Paratrooper Digital

Working with multiple 3D objects with precise interaction.

The folks over at Blitz and at papervision2 have come up with some interesting ways to actually have real interaction with the MovieClips you are texturing your models with.

The quick is that you always use MovieMaterials(created with a reference to an existing MovieClip someplace on stage). Normally the MovieMaterial object can be offstage or even visible=false to not see the clip; thing is they use visible=true, alpha=0 and reposition the clip actually under the mouse. A bit of trickery has the user actually interacting with the 2D flat MovieMaterial.

One of the nice things about this is that you can also do some testing and creating of functionality of your MovieClips as flat 2D objects and then map them to another object.
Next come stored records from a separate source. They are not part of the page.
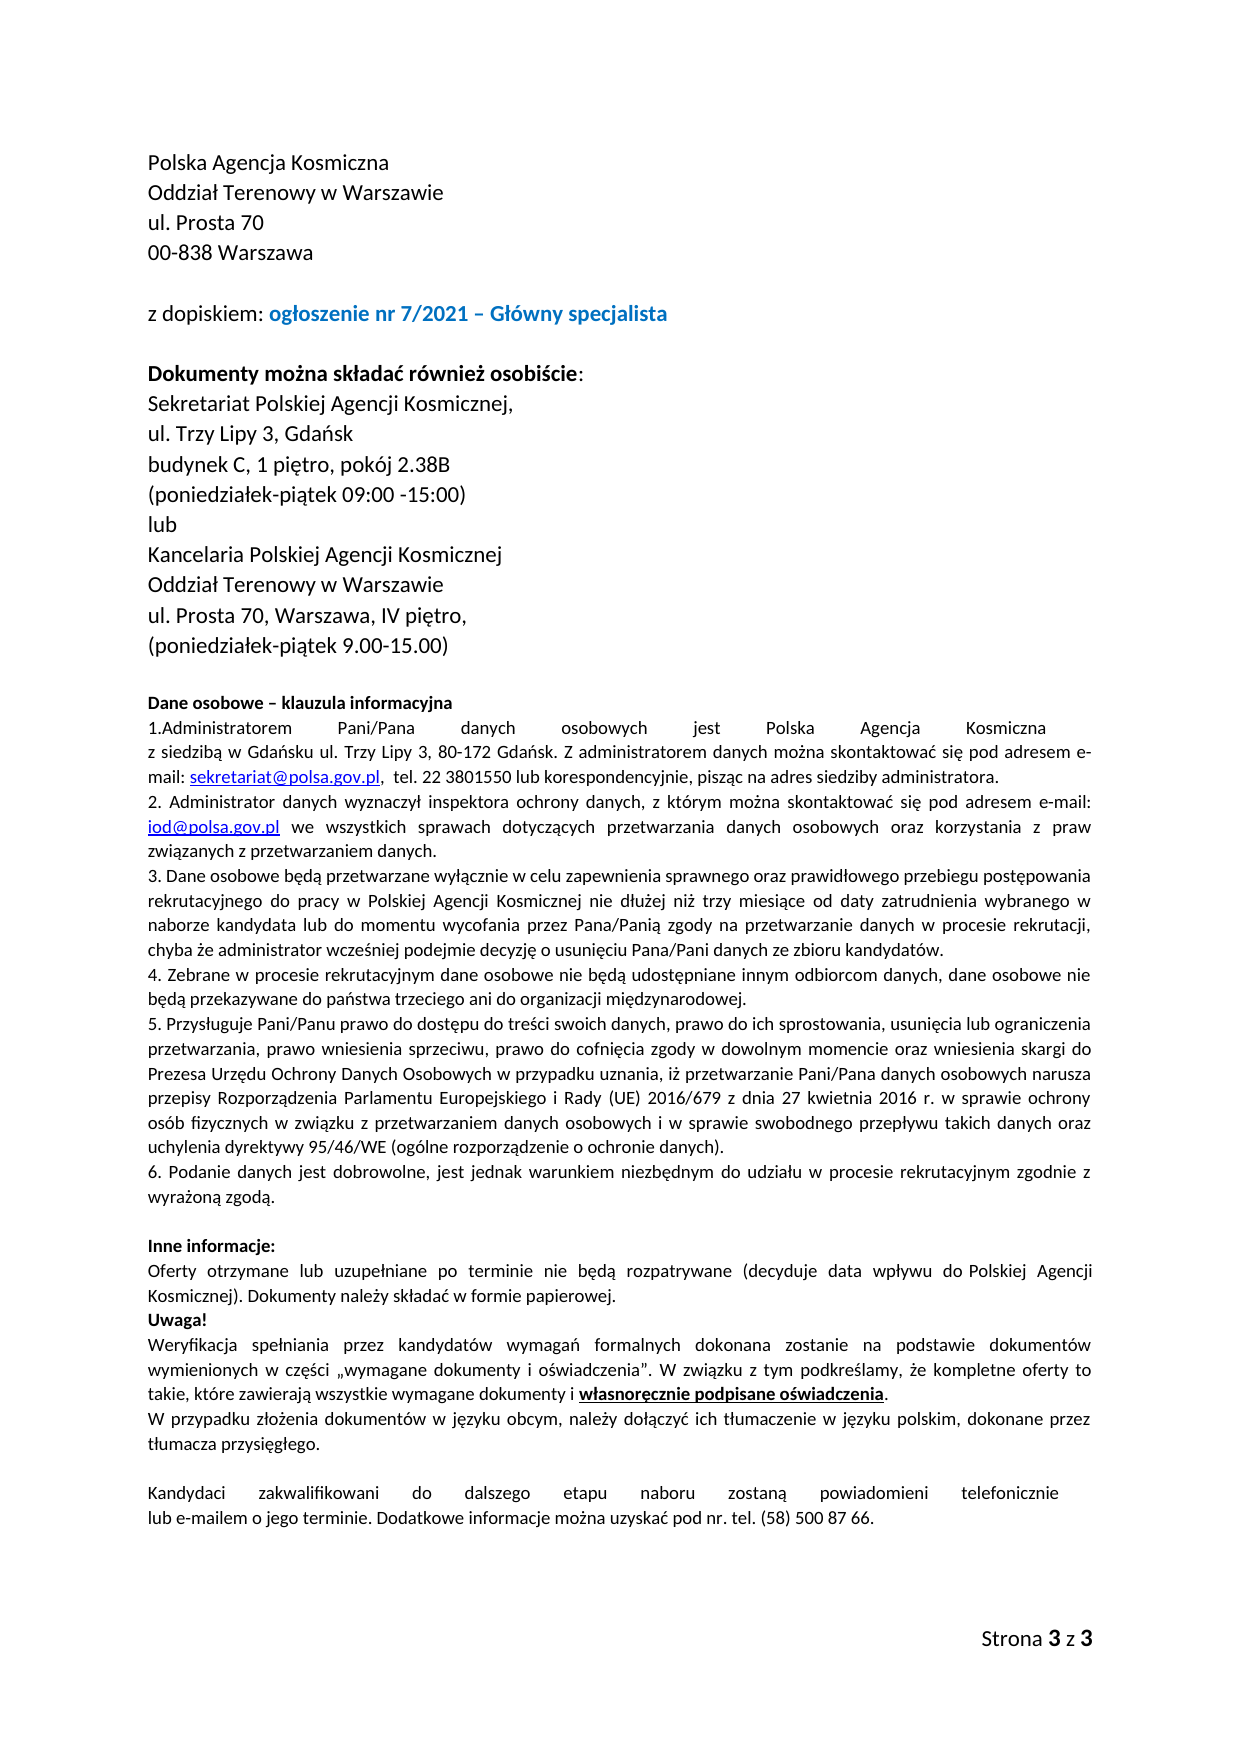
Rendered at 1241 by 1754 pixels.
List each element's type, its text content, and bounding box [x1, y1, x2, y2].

text Oddział Terenowy w Warszawie [148, 178, 1093, 206]
text (poniedziałek-piątek 09:00 -15:00) [148, 480, 1093, 508]
text Uwaga! [148, 1308, 1093, 1331]
text 1.Administratorem Pani/Pana danych osobowych jest Polska Agencja Kosmiczna z siedzibą w Gdańsku ul. Trzy Lipy 3, 80-172 Gdańsk. Z administratorem danych można skontaktować się pod adresem e-mail: sekretariat@polsa.gov.pl, tel. 22 3801550 lub korespondencyjnie, pisząc na adres siedziby administratora. [148, 716, 1093, 788]
text ul. Trzy Lipy 3, Gdańsk [148, 419, 1093, 447]
text ul. Prosta 70 [148, 208, 1093, 236]
text 2. Administrator danych wyznaczył inspektora ochrony danych, z którym można skontaktować się pod adresem e-mail: iod@polsa.gov.pl we wszystkich sprawach dotyczących przetwarzania danych osobowych oraz korzystania z praw związanych z przetwarzaniem danych. [148, 790, 1093, 862]
text 00-838 Warszawa [148, 238, 1093, 266]
text ul. Prosta 70, Warszawa, IV piętro, [148, 601, 1093, 629]
text 4. Zebrane w procesie rekrutacyjnym dane osobowe nie będą udostępniane innym odbiorcom danych, dane osobowe nie będą przekazywane do państwa trzeciego ani do organizacji międzynarodowej. [148, 963, 1093, 1011]
text Kancelaria Polskiej Agencji Kosmicznej [148, 540, 1093, 568]
text lub [148, 510, 1093, 538]
text 3. Dane osobowe będą przetwarzane wyłącznie w celu zapewnienia sprawnego oraz prawidłowego przebiegu postępowania rekrutacyjnego do pracy w Polskiej Agencji Kosmicznej nie dłużej niż trzy miesiące od daty zatrudnienia wybranego w naborze kandydata lub do momentu wycofania przez Pana/Panią zgody na przetwarzanie danych w procesie rekrutacji, chyba że administrator wcześniej podejmie decyzję o usunięciu Pana/Pani danych ze zbioru kandydatów. [148, 864, 1093, 961]
text Oddział Terenowy w Warszawie [148, 571, 1093, 598]
text Dokumenty można składać również osobiście: [148, 359, 1093, 387]
text 6. Podanie danych jest dobrowolne, jest jednak warunkiem niezbędnym do udziału w procesie rekrutacyjnym zgodnie z wyrażoną zgodą. [148, 1160, 1093, 1208]
text Sekretariat Polskiej Agencji Kosmicznej, [148, 389, 1093, 417]
text budynek C, 1 piętro, pokój 2.38B [148, 450, 1093, 478]
text z dopiskiem: ogłoszenie nr 7/2021 – Główny specjalista [148, 299, 1093, 327]
text Oferty otrzymane lub uzupełniane po terminie nie będą rozpatrywane (decyduje data wpływu do Polskiej Agencji Kosmicznej). Dokumenty należy składać w formie papierowej. [148, 1259, 1093, 1307]
text (poniedziałek-piątek 9.00-15.00) [148, 631, 1093, 659]
text Kandydaci zakwalifikowani do dalszego etapu naboru zostaną powiadomieni telefonicznie lub e-mailem o jego terminie. Dodatkowe informacje można uzyskać pod nr. tel. (58) 500 87 66. [148, 1481, 1093, 1529]
text Polska Agencja Kosmiczna [148, 148, 1093, 176]
text Weryfikacja spełniania przez kandydatów wymagań formalnych dokonana zostanie na podstawie dokumentów wymienionych w części „wymagane dokumenty i oświadczenia”. W związku z tym podkreślamy, że kompletne oferty to takie, które zawierają wszystkie wymagane dokumenty i własnoręcznie podpisane oświadczenia. [148, 1333, 1093, 1406]
text Dane osobowe – klauzula informacyjna [148, 691, 1093, 714]
text W przypadku złożenia dokumentów w języku obcym, należy dołączyć ich tłumaczenie w języku polskim, dokonane przez tłumacza przysięgłego. [148, 1407, 1093, 1455]
text Inne informacje: [148, 1234, 1093, 1257]
text 5. Przysługuje Pani/Panu prawo do dostępu do treści swoich danych, prawo do ich sprostowania, usunięcia lub ograniczenia przetwarzania, prawo wniesienia sprzeciwu, prawo do cofnięcia zgody w dowolnym momencie oraz wniesienia skargi do Prezesa Urzędu Ochrony Danych Osobowych w przypadku uznania, iż przetwarzanie Pani/Pana danych osobowych narusza przepisy Rozporządzenia Parlamentu Europejskiego i Rady (UE) 2016/679 z dnia 27 kwietnia 2016 r. w sprawie ochrony osób fizycznych w związku z przetwarzaniem danych osobowych i w sprawie swobodnego przepływu takich danych oraz uchylenia dyrektywy 95/46/WE (ogólne rozporządzenie o ochronie danych). [148, 1012, 1093, 1159]
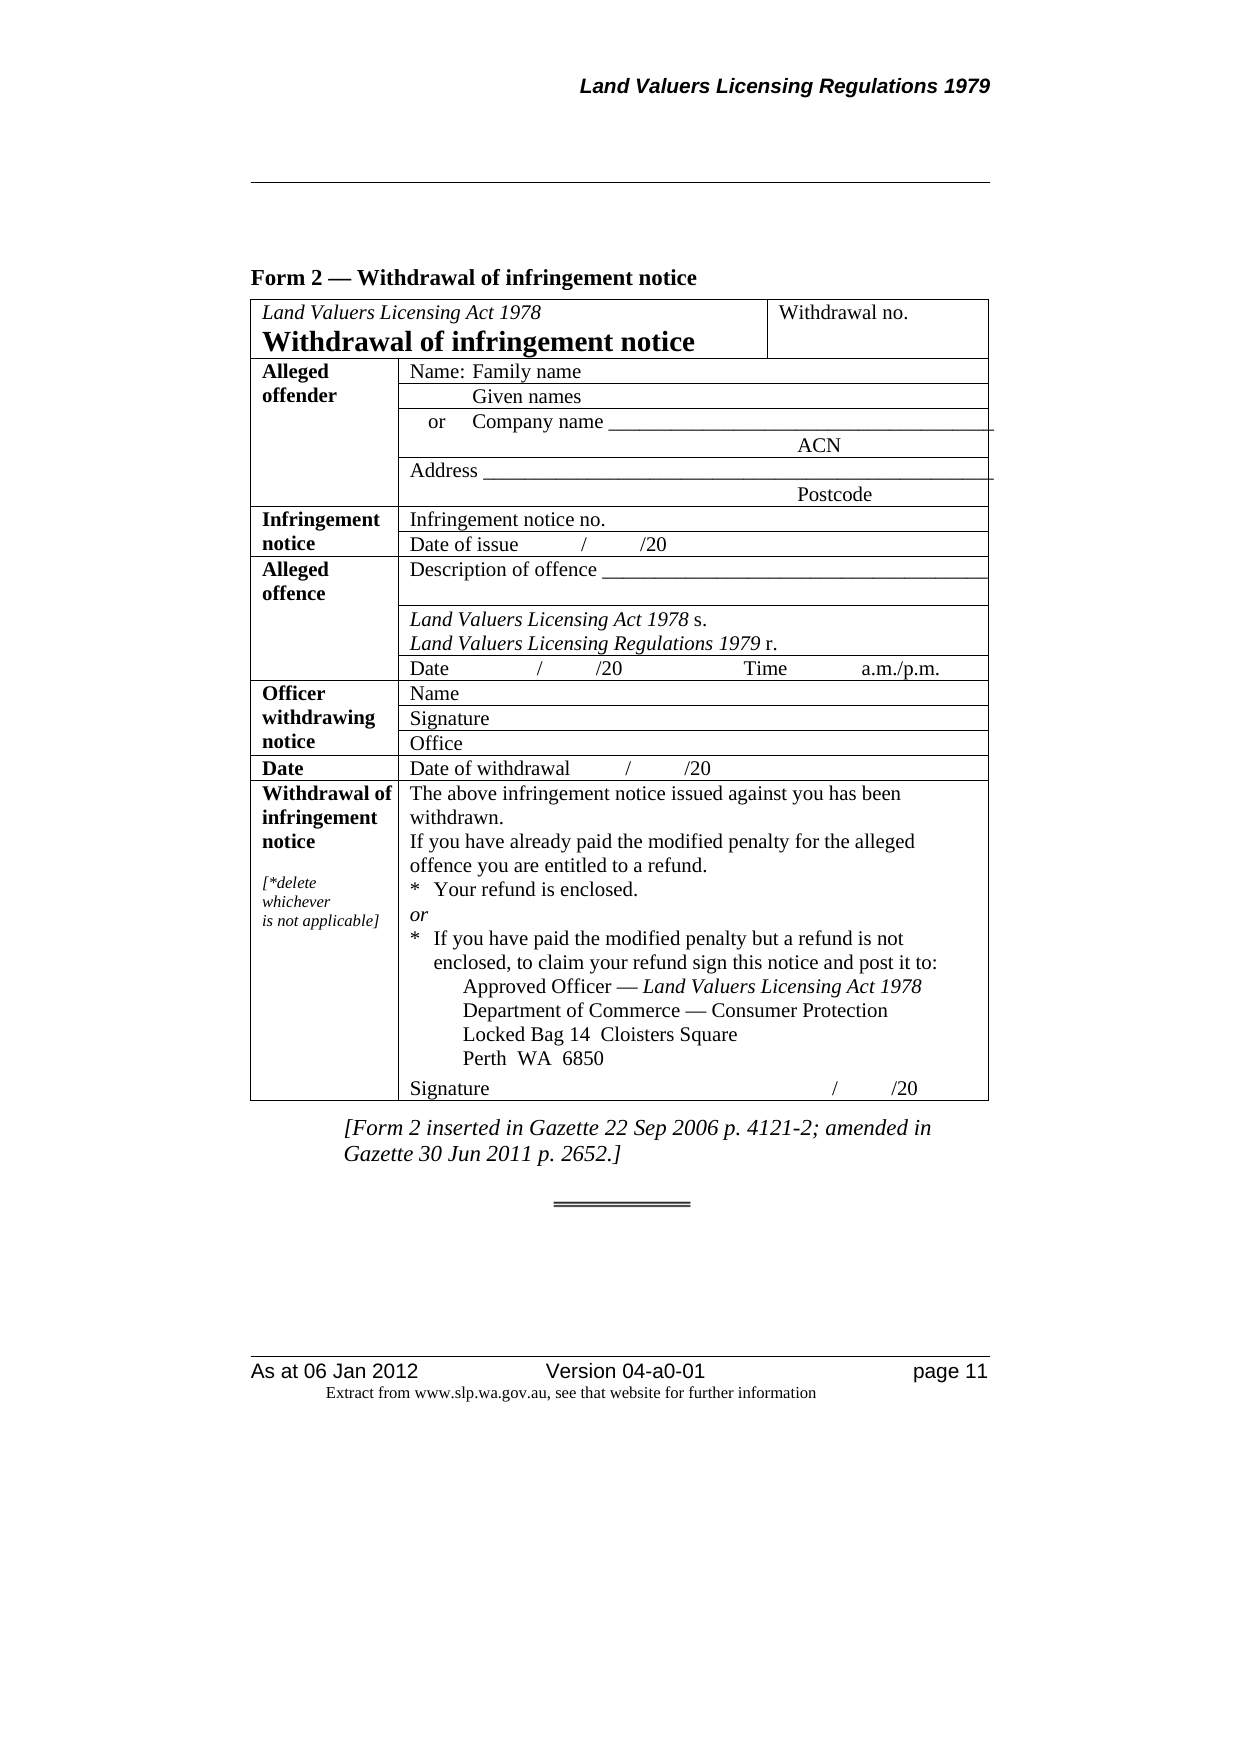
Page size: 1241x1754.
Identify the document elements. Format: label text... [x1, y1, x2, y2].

table_cell Address _________________________________________________ Postcode [399, 458, 988, 506]
table_cell Infringement notice no. [399, 507, 988, 531]
table_cell The above infringement notice issued against you has been withdrawn. If you have already paid the modified penalty for the alleged offence you are entitled to a refund. * Your refund is enclosed. or * If you have paid the modified penalty but a refund is not enclosed, to claim your refund sign this notice and post it to: Approved Officer — Land Valuers Licensing Act 1978 Department of Commerce — Consumer Protection Locked Bag 6850 Signature / /20 [399, 781, 988, 1100]
picture [543, 1191, 697, 1220]
table_cell Officer withdrawing notice [251, 681, 398, 755]
table_cell Alleged offender [251, 359, 398, 506]
table_cell Date of withdrawal / /20 [399, 756, 988, 780]
table_cell Name: Family name [399, 359, 988, 383]
table_cell or Company name _____________________________________ ACN [399, 409, 988, 457]
table_cell Office [399, 731, 988, 755]
table_cell Date of issue / /20 [399, 532, 988, 556]
table_cell Withdrawal of infringement notice [*delete whichever is not applicable] [251, 781, 398, 1100]
table_cell Infringement notice [251, 507, 398, 556]
table_cell Signature [399, 706, 988, 730]
table_cell Date [251, 756, 398, 780]
table_cell Given names [399, 384, 988, 408]
table_cell Date / /20 Time a.m./p.m. [399, 656, 988, 680]
table_header Withdrawal no. [768, 300, 988, 357]
text [Form 2 inserted in Gazette 22 Sep 2006 p. 4121-2; amended in Gazette 30 Jun 2011 p. 2652.] [251, 1114, 990, 1166]
table_cell Name [399, 681, 988, 705]
table_cell Land Valuers Licensing Act 1978 s. Land Valuers Licensing Regulations 1979 r. [399, 606, 988, 654]
text Form 2 — Withdrawal of infringement notice [251, 264, 990, 291]
table_header Land Valuers Licensing Act 1978 Withdrawal of infringement notice [251, 300, 767, 357]
table_cell Description of offence _____________________________________ [399, 557, 988, 605]
table_cell Alleged offence [251, 557, 398, 680]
In creating an app with multiple panels in a 3D space every panel needs to be attached to the stage and then used to map onto your objects. This is fine when it’s just one object. When there are multiple surfaces that need interactivity this can quickly get out of control.

If you are using pureMVC or carimgorn to build your app you are used to creating a view/ui class that represents the specific element as a whole, it needs to have two elements, the stage texture version and the display3d object.

Ok cool. Just take a step back so that your view consists of two ui elements. Your mediators/viewhelpers can then access both elements and update them appropriately.

Wait what if we have multiple panels with the same textures? Looks like there are two options:

  1. Use the same texture/ the same reference to the MovieClip on stage and use the target of the object to figure out what object you are on(requires dynamic naming of the display objects you are using so they can be keyed in later to access the specific class). You can take advantage of the InteractiveEvent3D event which includes the DisplayObject3D element that is interacted with.
  2. Use a separate instance of each texture on the stage so that it can be targeted separately for each individual item. This also needs to be dynamically named so that they do not overwrite any other textures. Destroy methods then need to make sure they clean up these 2D objects in addition to the 3D counterparts.

We also found that it’s a good idea to add some code that listens for the mouse to be off the given object and send the stage texture off stage and hidden. In the example from Blitz you can still click on an element even though the mouse wasn’t on the object.

Thanks to those guys for the hook ups of the advanced interactive elements.

About Nate Frank

Nate is currently a Senior Presentation Layer Architect at Razorfish Chicago. As an SPLA Nate: participates in technology leadership team and resource allocations, manage fulltime and contractor resources, represents technology for groups of brands across multiple clients, furthers development of standards within the office, architects project implementations and fosters community and mentoring.